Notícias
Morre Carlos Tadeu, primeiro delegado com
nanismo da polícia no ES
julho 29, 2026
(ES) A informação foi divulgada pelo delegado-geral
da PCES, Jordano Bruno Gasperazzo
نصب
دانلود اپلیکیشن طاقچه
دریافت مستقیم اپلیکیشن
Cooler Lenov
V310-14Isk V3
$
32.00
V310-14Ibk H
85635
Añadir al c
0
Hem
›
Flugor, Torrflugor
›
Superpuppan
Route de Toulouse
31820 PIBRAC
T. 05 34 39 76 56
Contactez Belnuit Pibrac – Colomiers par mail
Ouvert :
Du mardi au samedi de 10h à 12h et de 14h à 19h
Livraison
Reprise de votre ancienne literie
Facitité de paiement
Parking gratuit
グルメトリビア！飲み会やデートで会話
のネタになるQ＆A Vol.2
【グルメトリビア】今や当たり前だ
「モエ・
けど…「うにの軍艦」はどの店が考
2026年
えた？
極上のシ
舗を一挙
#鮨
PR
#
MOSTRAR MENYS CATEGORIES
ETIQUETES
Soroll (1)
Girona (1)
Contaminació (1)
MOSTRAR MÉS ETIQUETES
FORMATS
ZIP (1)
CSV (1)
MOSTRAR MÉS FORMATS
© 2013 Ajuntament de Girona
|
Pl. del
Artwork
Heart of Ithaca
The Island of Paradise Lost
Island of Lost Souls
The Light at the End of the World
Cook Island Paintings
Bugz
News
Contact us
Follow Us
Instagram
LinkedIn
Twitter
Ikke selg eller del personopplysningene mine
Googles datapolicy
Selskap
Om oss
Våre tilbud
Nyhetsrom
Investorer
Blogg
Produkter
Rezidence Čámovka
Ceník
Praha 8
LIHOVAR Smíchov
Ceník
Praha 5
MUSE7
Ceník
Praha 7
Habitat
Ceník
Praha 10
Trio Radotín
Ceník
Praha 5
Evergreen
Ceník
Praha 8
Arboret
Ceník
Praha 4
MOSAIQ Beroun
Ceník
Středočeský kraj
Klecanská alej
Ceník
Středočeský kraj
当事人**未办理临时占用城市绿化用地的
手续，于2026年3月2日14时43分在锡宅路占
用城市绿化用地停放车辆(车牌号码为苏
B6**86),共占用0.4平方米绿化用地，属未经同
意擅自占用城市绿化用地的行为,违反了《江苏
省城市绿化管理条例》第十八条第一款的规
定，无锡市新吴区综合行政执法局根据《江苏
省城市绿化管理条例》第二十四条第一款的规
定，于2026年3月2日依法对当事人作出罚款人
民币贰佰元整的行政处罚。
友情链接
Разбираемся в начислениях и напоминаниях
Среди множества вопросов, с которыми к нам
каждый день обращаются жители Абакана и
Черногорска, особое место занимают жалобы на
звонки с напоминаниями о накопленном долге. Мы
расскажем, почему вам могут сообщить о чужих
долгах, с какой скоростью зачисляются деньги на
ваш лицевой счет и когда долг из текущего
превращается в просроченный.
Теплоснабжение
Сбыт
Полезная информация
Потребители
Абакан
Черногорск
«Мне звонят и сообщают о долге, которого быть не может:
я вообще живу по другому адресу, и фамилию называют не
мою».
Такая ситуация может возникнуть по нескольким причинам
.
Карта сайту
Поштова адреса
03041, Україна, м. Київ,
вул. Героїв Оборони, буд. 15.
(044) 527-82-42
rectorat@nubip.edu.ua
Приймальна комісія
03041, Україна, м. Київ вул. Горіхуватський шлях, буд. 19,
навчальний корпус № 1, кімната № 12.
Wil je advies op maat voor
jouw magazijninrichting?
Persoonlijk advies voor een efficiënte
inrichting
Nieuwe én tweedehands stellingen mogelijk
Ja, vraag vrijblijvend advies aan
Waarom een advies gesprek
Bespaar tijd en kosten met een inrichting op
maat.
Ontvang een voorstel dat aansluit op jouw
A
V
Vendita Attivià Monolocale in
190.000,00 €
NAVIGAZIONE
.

WORK ORDER: The lines needed are the ones from the first line of the entries through the line that contains "Route de Toulouse", given again without any change.

RESULT FOR THIS EXERCISE:
Notícias
Morre Carlos Tadeu, primeiro delegado com
nanismo da polícia no ES
julho 29, 2026
(ES) A informação foi divulgada pelo delegado-geral
da PCES, Jordano Bruno Gasperazzo
نصب
دانلود اپلیکیشن طاقچه
دریافت مستقیم اپلیکیشن
Cooler Lenov
V310-14Isk V3
$
32.00
V310-14Ibk H
85635
Añadir al c
0
Hem
›
Flugor, Torrflugor
›
Superpuppan
Route de Toulouse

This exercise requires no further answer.